Une accession au rang de star qui fut brusquement entachée par une succession d’échecs au box-office, malgré la qualité évidente de certains titres que ne sut pas percevoir le public, comme Une certaine rencontre (Robert Mulligan, 1963), Une vierge sur canapé (Richard Quine, 1964), Daisy Clover (Mulligan, 1965) ou encore Propriété interdite (Sydney Pollack, 1966). Sa vie privée particulièrement agitée, dont s’emparèrent les médias, l’amena à suivre plusieurs traitements psychothérapiques, à se retirer pendant trois ans et à fonder une famille. Autre échec brièvement écarté par le succès international de la comédie libertaire de Paul Mazursky, Bob et Carole et Ted et Alice en 1969, mais suivi à nouveau d’autres flops en série. Dotée d’une forte personnalité, la star déchue du grand écran parvint malgré tout à conserver ce niveau de réussite personnelle sur le petit en tenant les rôles féminins principaux dans les remakes TV de La Chatte sur un toit brûlant en 1976 et de Tant qu’il y aura des hommes en 1979. Sa mystérieuse mort par noyade en 1981 ne lui attribua pas le statut de légende, mais n’entama point le souvenir ému que les cinéphiles exigeants ont conservé d’elle au fil du temps. Ainsi demeure-t-elle à leurs yeux comme l’une des plus talentueuses actrices que Hollywood a engendrées, son rôle de Deanie dans La Fièvre dans le sang n’ayant jamais cessé d’impressionner et d’émouvoir.
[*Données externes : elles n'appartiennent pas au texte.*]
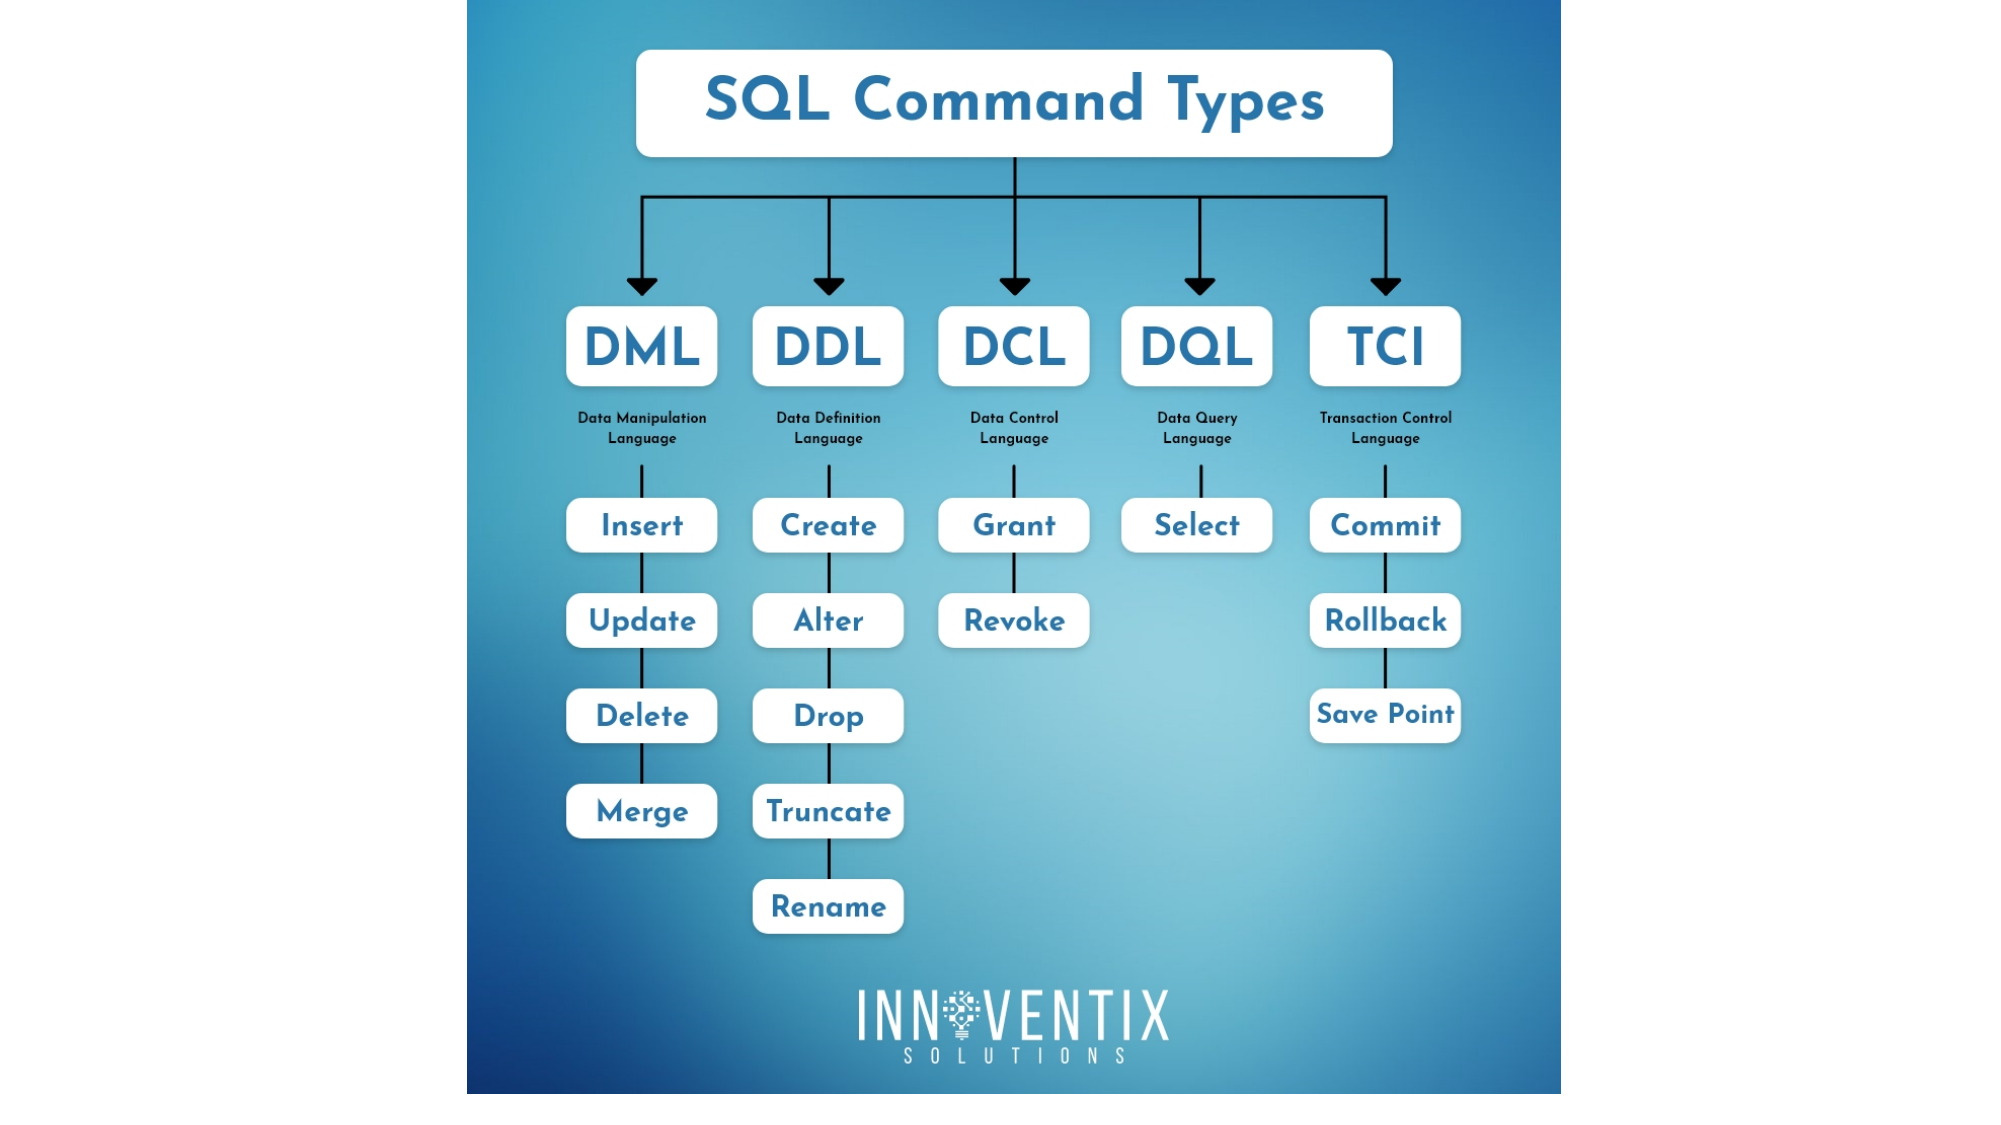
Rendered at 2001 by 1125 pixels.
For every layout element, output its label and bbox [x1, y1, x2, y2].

Elle demeure inoubliable grâce à l’ample étendue de la gamme d’attitudes qu’elle a incarnées dans ce film et plusieurs autres : innocence et sensualité, tendresse et violence, équilibre et aliénation, enthousiasme et détresse, bonheur et mélancolie… toute la complexe richesse de la psyché féminine américaine que Hollywood a souvent confiée à ses diverses actrices et que Natalie Wood à elle seule et grâce à son beau regard sombre, est parvenue à assumer entièrement. L’hommage que lui rend la 52e édition du Festival La Rochelle Cinéma (Fema) en sera la parfaite illustration et contribuera certainement à faire partager et perpétuer sa si touchante sensibilité exacerbée.